- Extract provided
┏━━

Isabel Villiers

What is Zardari doing at Chequers?

Pakistan’s President has provoked outrage by taking a tour of Europe with his son while thousands die in the floods at home. Isabel Villiers reports

issue 07 August 2010

Pakistan’s President has provoked outrage by taking a tour of Europe with his son while thousands die in the floods at home. Isabel Villiers reports

Pakistan’s worst monsoon rains continue, and thousands are now dead, many more trapped, surrounded by floods. The images on TV over here show vast expanses of putrid water where riverbanks have spilled, chasing families from their homes, swallowing crops, destroying livelihoods.

In one of Pakistan’s worst affected flooded areas around Peshawar, people are very angry. They claim their privacy, their culture has been violated as women and children have been forced to sleep in the streets and wash in a contaminated mix of water, mud, human and animal faeces.

What makes people here most upset is that their President, Asif Zardari, has abandoned them in their hour of need. As Rahim Saranjan, an MBA student from Peshawar says: ‘People in general are very sad and now they are actually asking God — why is this happening to us? We are fighting a war against terrorism but where is the government at a time when we need it most? It is a sad situation.’ Whatever the army is saying, whatever the official line, the fact here is that two weeks into the crisis and there is still no centralised relief management plan or package.

Yasir Raheed, his wife and two daughters aged five and nine were visiting the Khagan valley in the Khyber Pakhtoonkhwa province when the floods began. He woke up to find the lower level of the hotel underwater — the owner had fled and the guests were given no warning. For three days Yasir and his family waited for the rains to stop and for help to arrive. Eventually, Yasir, his family and the other hotel residents fled to the nearest hill, and shivered there, alert for landslides and rising lake levels.

┗━━

- Dataset section
┏━━

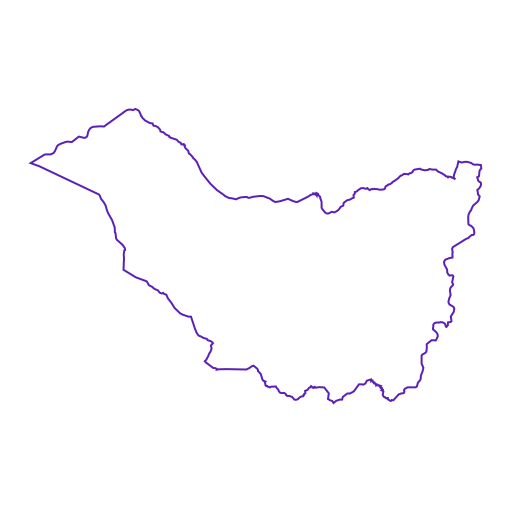 Guano, Chimborazo, Ecuador (Mercator projection)
{"feature_id": "8360857B97791335649951", "entity_name": "Guano", "entity_type": "district", "adm_level": 2, "iso_a3": "ECU", "parent_name": "Ecuador", "parent_adm1": "Chimborazo", "projection": "mercator", "projection_center": [-78.639, -1.54], "detail": "fine", "context": "isolated", "style": "outline", "palette": "violet", "viewbox_px": 512, "rotation_deg": 0, "n_neighbors": 0, "source": "geoboundaries", "source_scale": "gbopen_adm2", "svg_char_len": 6100}
<svg xmlns="http://www.w3.org/2000/svg" viewBox="0 0 512 512"><path d="M30.7,163.1L39.2,166.2L99.0,194.5L99.6,195.2L101.1,198.9L103.7,202.2L105.6,205.5L107.0,210.5L108.2,213.3L112.2,220.4L114.7,227.5L114.9,232.5L115.5,233.0L116.1,238.4L116.9,239.8L122.6,244.9L124.8,248.0L125.1,250.0L124.3,250.5L123.7,254.7L124.0,258.3L123.5,269.8L136.0,277.4L146.8,281.4L148.9,285.2L152.6,287.1L153.4,288.1L154.9,289.1L158.0,290.4L159.6,292.6L161.8,293.5L163.2,292.9L163.9,293.8L166.3,294.7L167.9,298.3L171.5,303.0L174.6,308.0L180.0,313.2L182.6,314.6L188.3,316.6L191.0,316.7L194.8,328.2L196.4,332.3L198.0,334.9L199.4,336.0L200.6,336.3L203.5,338.0L206.6,338.8L207.3,339.3L207.6,340.2L210.6,341.1L212.0,342.0L213.0,343.2L210.9,345.5L211.6,348.5L210.5,351.7L209.1,353.7L208.3,356.0L206.3,359.7L204.8,361.2L205.8,362.4L213.3,368.0L215.1,368.1L216.7,368.8L216.6,369.7L218.7,369.3L226.3,369.1L246.4,369.5L249.9,367.7L251.5,366.4L253.6,365.7L257.2,368.7L258.0,370.1L258.0,371.1L260.6,373.7L262.5,379.6L263.3,380.8L264.3,381.0L264.5,381.4L265.3,381.6L264.8,382.1L265.5,384.5L265.4,385.1L266.3,386.1L267.3,386.0L267.7,386.6L269.9,387.4L271.0,386.7L275.9,386.5L276.1,387.2L278.5,390.0L278.7,391.0L280.1,392.7L281.2,393.1L283.9,392.9L284.9,393.3L285.7,394.0L286.0,395.0L286.6,395.2L287.3,396.0L289.4,395.9L292.2,397.0L294.3,399.5L295.2,399.8L296.9,399.6L298.1,399.0L299.4,397.6L301.2,396.5L302.2,396.4L302.7,396.9L302.5,396.4L303.2,396.2L303.9,395.1L303.6,394.9L303.9,394.2L304.5,394.0L305.4,393.1L305.1,390.9L307.5,389.9L309.1,387.8L310.2,387.3L311.0,386.1L311.6,386.4L312.4,387.6L313.7,387.9L314.1,386.9L314.8,386.8L315.8,387.7L319.4,387.1L324.3,387.5L328.8,393.3L328.0,399.0L328.8,399.3L329.6,400.1L332.3,401.0L333.5,403.0L336.2,400.8L339.8,399.6L342.1,399.6L342.8,396.9L347.2,393.6L348.2,393.4L349.7,393.6L353.8,391.4L359.0,384.3L361.8,384.3L363.1,384.7L365.3,383.6L366.9,380.7L371.0,379.4L371.1,380.9L371.8,380.2L372.6,380.5L372.7,381.9L374.5,382.5L374.1,383.4L376.0,384.1L376.1,385.2L376.9,384.6L377.2,385.4L378.5,385.1L379.8,385.6L379.3,386.1L379.5,386.4L380.9,386.2L380.4,387.5L381.0,388.2L381.9,388.1L381.9,389.0L382.9,389.6L382.9,390.3L381.9,390.5L383.4,391.5L382.7,394.8L383.8,396.8L385.0,397.2L385.8,398.2L387.8,398.0L387.7,399.2L390.6,401.0L391.1,400.8L391.6,400.1L393.4,400.2L398.7,394.4L401.4,393.4L403.1,393.3L404.0,392.8L404.4,391.6L404.0,390.6L404.2,389.7L405.0,388.7L407.7,387.3L415.5,387.3L416.4,386.9L417.0,386.2L417.9,382.7L420.3,379.9L420.7,378.6L420.9,375.5L422.5,371.6L423.4,367.7L421.6,363.7L421.6,355.6L422.5,354.5L425.1,353.0L426.4,351.7L426.8,347.8L426.7,344.4L426.9,344.0L431.6,340.2L435.9,340.4L437.7,336.6L437.7,334.9L437.2,333.6L436.3,332.2L433.0,329.3L433.4,324.5L434.4,323.2L436.4,322.5L439.3,322.5L440.7,322.1L442.7,322.4L444.6,323.5L445.3,324.4L445.8,326.6L446.5,326.9L447.8,325.3L448.0,322.4L450.6,322.0L451.5,321.2L450.8,316.5L453.7,311.9L454.3,308.5L453.4,306.8L449.4,304.4L448.5,302.4L448.5,301.5L449.1,298.8L450.6,295.0L449.9,290.5L450.3,288.4L451.0,287.1L453.0,285.0L453.1,284.3L452.1,282.2L453.4,276.4L452.8,275.5L452.1,275.2L449.5,275.6L448.0,274.0L447.2,272.2L447.2,270.2L446.7,268.8L444.4,264.6L444.0,261.8L445.3,259.7L449.4,258.1L452.5,257.5L452.4,253.2L452.7,252.4L452.1,248.9L452.8,247.2L465.9,239.0L468.6,237.9L469.0,237.2L471.7,235.0L473.0,235.0L473.7,234.6L474.1,233.9L474.4,232.3L473.5,228.2L471.1,225.8L469.5,225.2L468.4,224.1L468.2,217.6L468.5,214.7L470.1,211.3L471.1,210.3L471.7,208.4L473.2,205.5L477.4,201.9L478.7,200.1L479.7,196.3L477.9,194.3L477.9,192.7L477.3,190.0L479.1,188.4L480.6,186.2L481.1,184.0L480.7,182.5L479.1,181.6L478.2,180.6L477.2,177.2L478.8,176.5L479.1,175.5L479.4,171.7L480.0,169.8L481.3,168.6L480.9,165.0L477.0,164.6L474.5,164.7L473.4,164.5L471.0,162.9L467.4,161.9L465.2,161.8L461.5,162.5L458.4,161.4L457.1,167.2L456.2,168.6L453.9,175.2L453.7,177.7L455.4,179.3L452.7,177.7L452.1,177.8L451.2,177.0L448.7,176.6L448.0,177.4L447.1,176.4L445.8,176.3L444.8,175.1L442.9,174.1L442.5,173.6L437.8,171.4L436.0,169.6L432.5,169.6L429.3,169.0L428.1,169.9L424.9,170.3L420.9,169.4L420.0,168.7L414.6,169.6L413.7,170.1L412.8,171.1L412.4,172.2L411.0,173.1L409.5,173.3L408.4,174.4L406.6,174.0L405.2,174.1L404.1,173.8L401.8,175.4L400.6,175.7L398.1,178.3L394.4,181.0L392.5,182.0L391.6,183.2L389.9,184.2L387.9,184.7L387.7,185.3L385.6,186.4L384.9,188.7L384.1,189.2L382.4,189.6L379.4,189.7L377.2,189.1L375.1,189.1L374.6,188.8L372.7,189.2L372.3,188.9L370.7,189.4L369.8,190.1L368.0,189.0L367.5,188.1L365.9,188.8L363.1,188.1L361.1,188.2L359.3,189.3L356.4,191.6L354.8,192.1L354.8,193.7L353.5,195.1L353.8,197.6L351.7,198.5L350.2,199.5L347.3,200.2L344.3,202.3L343.5,203.5L343.3,205.6L340.7,206.8L339.1,209.2L337.9,210.4L335.6,211.8L334.1,212.4L331.9,211.8L328.4,213.5L327.0,213.5L325.2,212.6L322.3,209.1L321.6,207.7L321.6,201.9L320.2,197.9L320.2,196.9L318.6,195.5L318.3,194.6L317.9,194.9L317.8,193.7L316.5,193.1L316.5,195.1L315.6,193.6L314.5,193.5L315.1,194.5L313.5,193.8L313.6,194.2L312.9,194.1L310.0,195.3L308.4,196.5L297.5,201.9L296.1,202.0L293.3,201.2L288.0,198.8L279.8,201.3L275.3,202.0L273.0,200.9L269.8,198.6L263.3,196.1L259.9,196.0L253.0,196.8L249.5,197.8L248.2,197.8L246.8,196.9L241.5,197.3L239.6,197.7L236.0,199.3L231.9,198.3L229.0,198.0L224.9,196.0L223.9,195.0L217.1,190.2L210.5,183.9L204.3,176.2L201.5,172.4L196.8,162.0L195.2,159.9L192.8,157.7L192.6,156.9L190.0,154.1L188.9,153.5L188.2,150.8L185.4,148.1L184.7,146.3L184.9,145.8L183.9,145.1L184.3,144.5L183.8,144.1L181.4,144.4L180.6,142.7L179.5,142.4L178.0,141.2L176.9,139.8L170.3,137.6L169.8,136.9L169.2,136.8L169.0,135.9L165.8,134.5L163.3,132.2L161.8,132.0L160.4,131.3L160.2,129.8L157.9,127.2L155.6,126.0L153.5,125.7L152.5,123.4L149.9,123.1L145.1,120.5L142.2,117.6L141.7,116.4L141.0,115.9L140.8,114.9L139.0,110.9L137.4,109.8L135.3,109.0L133.0,110.1L131.0,109.6L128.8,109.6L126.3,110.4L104.0,126.5L100.1,126.3L93.3,126.8L92.2,127.2L90.8,127.9L89.6,129.1L88.2,131.7L87.3,136.0L86.6,136.9L85.4,137.7L83.8,137.8L78.8,136.6L72.2,141.8L71.1,142.0L67.8,141.6L66.1,141.8L60.1,144.0L58.1,145.1L57.1,146.2L54.9,151.2L53.6,153.0L50.7,154.4L45.4,154.4L44.5,154.6L30.7,163.1Z" fill="none" stroke="#5b21b6" stroke-width="2"/></svg>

┗━━

- Challenges
(a) List every person the article on the Pakistan floods names.
(b) According to the article on the Pakistan floods, why do people in the flooded areas around Peshawar claim their privacy and culture have been violated?
(c) In the article on the Pakistan floods, where was Yasir Raheed's family visiting when the floods began?

- Expected answers
(a) Isabel Villiers, Asif Zardari, Rahim Saranjan, Yasir Raheed

(b) They say so because women and children have been forced to sleep in the streets. They have also had to wash in a contaminated mix of water, mud, and human and animal faeces.

(c) The Khagan valley in the Khyber Pakhtoonkhwa province.